▶ Requirement:
The output is the lines below from the one with "right shoulder: (943, 512)" through the one with "right shoulder: (1007, 507)", both included, printed exactly and with no other line.
• • •
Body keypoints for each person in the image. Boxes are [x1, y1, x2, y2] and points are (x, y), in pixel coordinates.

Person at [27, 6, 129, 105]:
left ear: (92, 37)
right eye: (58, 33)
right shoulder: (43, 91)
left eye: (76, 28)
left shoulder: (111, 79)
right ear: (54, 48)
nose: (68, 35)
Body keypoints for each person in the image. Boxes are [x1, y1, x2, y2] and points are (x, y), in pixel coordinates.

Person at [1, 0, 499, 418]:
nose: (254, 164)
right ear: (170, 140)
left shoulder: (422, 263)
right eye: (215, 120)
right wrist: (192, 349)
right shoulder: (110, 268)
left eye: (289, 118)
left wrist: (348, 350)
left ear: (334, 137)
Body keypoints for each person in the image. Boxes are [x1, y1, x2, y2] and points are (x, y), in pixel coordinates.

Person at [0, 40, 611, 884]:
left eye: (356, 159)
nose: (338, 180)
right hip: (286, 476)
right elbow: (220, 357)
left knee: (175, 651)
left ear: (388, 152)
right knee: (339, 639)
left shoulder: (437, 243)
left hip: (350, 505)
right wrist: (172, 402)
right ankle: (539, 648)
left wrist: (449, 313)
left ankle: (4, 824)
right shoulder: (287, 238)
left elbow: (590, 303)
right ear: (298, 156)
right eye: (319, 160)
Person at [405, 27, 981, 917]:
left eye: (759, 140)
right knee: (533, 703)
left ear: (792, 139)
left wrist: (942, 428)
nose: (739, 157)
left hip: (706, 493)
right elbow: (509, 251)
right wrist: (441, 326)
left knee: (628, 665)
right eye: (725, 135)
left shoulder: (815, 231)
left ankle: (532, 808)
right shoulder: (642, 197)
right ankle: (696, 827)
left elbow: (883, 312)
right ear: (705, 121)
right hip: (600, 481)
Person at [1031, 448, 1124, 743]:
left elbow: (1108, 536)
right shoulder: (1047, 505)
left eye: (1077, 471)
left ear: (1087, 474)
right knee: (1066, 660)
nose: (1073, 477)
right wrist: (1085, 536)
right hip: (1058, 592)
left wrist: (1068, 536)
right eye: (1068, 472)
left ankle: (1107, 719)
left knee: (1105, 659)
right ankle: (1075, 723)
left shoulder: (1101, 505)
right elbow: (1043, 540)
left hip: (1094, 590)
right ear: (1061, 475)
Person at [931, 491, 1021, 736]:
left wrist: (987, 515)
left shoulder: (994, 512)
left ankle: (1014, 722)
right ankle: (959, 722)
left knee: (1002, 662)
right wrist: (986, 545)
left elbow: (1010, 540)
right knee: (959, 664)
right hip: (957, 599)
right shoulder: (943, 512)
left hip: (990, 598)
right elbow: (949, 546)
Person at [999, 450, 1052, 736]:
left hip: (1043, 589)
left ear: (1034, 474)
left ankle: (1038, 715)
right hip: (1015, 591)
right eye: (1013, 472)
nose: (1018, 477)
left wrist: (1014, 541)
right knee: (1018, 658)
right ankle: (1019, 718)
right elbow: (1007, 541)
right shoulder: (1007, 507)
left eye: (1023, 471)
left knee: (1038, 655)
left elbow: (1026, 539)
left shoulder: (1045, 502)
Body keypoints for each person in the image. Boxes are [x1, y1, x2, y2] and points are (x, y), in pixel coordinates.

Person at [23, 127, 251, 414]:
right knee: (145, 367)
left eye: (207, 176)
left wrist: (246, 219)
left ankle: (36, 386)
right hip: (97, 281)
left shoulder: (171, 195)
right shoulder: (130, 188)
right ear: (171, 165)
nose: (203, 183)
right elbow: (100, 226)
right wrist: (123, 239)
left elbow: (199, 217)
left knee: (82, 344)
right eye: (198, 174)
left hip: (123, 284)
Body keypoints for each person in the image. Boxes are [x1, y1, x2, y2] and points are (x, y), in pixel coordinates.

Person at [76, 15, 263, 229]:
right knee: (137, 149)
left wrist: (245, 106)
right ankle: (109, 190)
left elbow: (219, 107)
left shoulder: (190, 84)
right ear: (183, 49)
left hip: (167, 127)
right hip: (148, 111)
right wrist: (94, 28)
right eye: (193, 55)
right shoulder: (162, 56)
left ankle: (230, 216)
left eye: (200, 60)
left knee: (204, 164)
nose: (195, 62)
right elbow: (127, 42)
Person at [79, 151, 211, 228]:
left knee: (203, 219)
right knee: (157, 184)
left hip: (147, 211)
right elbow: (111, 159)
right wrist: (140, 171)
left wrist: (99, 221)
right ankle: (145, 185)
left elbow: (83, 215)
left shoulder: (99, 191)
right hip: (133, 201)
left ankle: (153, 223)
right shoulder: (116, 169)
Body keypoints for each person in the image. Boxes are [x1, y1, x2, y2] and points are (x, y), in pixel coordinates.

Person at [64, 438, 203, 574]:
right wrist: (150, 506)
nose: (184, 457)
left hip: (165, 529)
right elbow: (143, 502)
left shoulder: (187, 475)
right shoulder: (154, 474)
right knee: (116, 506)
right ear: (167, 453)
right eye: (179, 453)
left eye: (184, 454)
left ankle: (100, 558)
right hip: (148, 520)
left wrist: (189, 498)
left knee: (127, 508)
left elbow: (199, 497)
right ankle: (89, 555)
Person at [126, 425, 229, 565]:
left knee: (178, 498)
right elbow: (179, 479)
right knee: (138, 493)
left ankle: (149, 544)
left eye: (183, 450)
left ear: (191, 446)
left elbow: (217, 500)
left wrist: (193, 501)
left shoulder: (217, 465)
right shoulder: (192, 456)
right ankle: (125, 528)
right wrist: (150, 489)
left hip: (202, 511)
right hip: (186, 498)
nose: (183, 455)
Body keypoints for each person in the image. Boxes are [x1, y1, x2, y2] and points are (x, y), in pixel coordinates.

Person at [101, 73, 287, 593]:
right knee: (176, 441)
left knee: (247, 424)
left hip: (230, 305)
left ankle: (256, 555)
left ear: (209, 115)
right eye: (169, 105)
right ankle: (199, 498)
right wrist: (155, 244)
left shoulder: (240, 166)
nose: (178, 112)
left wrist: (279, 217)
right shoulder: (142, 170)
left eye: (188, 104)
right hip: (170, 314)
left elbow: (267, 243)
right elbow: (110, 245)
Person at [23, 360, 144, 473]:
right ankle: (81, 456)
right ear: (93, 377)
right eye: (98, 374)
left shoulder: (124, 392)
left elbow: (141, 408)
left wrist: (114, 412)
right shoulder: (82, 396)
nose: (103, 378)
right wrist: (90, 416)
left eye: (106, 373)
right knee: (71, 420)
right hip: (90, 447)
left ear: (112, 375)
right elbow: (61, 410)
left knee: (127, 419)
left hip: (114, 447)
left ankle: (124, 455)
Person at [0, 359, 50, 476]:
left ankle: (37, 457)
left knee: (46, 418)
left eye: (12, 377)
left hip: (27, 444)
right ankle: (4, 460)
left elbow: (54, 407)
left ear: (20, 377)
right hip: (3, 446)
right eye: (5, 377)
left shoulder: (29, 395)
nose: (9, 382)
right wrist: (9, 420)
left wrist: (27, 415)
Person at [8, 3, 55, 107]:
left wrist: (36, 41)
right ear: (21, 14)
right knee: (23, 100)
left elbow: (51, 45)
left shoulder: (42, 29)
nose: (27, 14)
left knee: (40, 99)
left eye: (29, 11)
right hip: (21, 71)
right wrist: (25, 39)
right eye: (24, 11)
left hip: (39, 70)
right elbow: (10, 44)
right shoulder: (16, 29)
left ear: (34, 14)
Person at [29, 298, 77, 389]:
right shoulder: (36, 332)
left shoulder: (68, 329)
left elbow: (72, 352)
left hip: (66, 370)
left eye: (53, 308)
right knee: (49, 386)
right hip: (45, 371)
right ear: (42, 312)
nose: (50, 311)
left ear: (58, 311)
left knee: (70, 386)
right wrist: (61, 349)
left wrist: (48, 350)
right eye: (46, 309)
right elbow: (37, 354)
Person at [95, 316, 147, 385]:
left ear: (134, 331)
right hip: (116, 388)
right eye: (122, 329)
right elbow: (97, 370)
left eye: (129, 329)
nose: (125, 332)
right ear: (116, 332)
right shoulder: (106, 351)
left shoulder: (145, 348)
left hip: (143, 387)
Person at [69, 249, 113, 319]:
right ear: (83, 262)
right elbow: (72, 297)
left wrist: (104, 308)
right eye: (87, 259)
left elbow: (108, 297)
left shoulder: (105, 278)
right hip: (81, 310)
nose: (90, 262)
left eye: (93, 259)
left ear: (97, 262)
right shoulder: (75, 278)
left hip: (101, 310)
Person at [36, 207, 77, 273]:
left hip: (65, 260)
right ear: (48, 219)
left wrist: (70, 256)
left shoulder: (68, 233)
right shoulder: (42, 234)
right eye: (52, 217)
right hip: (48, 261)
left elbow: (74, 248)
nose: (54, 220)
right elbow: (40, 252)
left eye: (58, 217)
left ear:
• • •
▶ Output:
right shoulder: (943, 512)
left hip: (990, 598)
right elbow: (949, 546)
Person at [999, 450, 1052, 736]:
left hip: (1043, 589)
left ear: (1034, 474)
left ankle: (1038, 715)
right hip: (1015, 591)
right eye: (1013, 472)
nose: (1018, 477)
left wrist: (1014, 541)
right knee: (1018, 658)
right ankle: (1019, 718)
right elbow: (1007, 541)
right shoulder: (1007, 507)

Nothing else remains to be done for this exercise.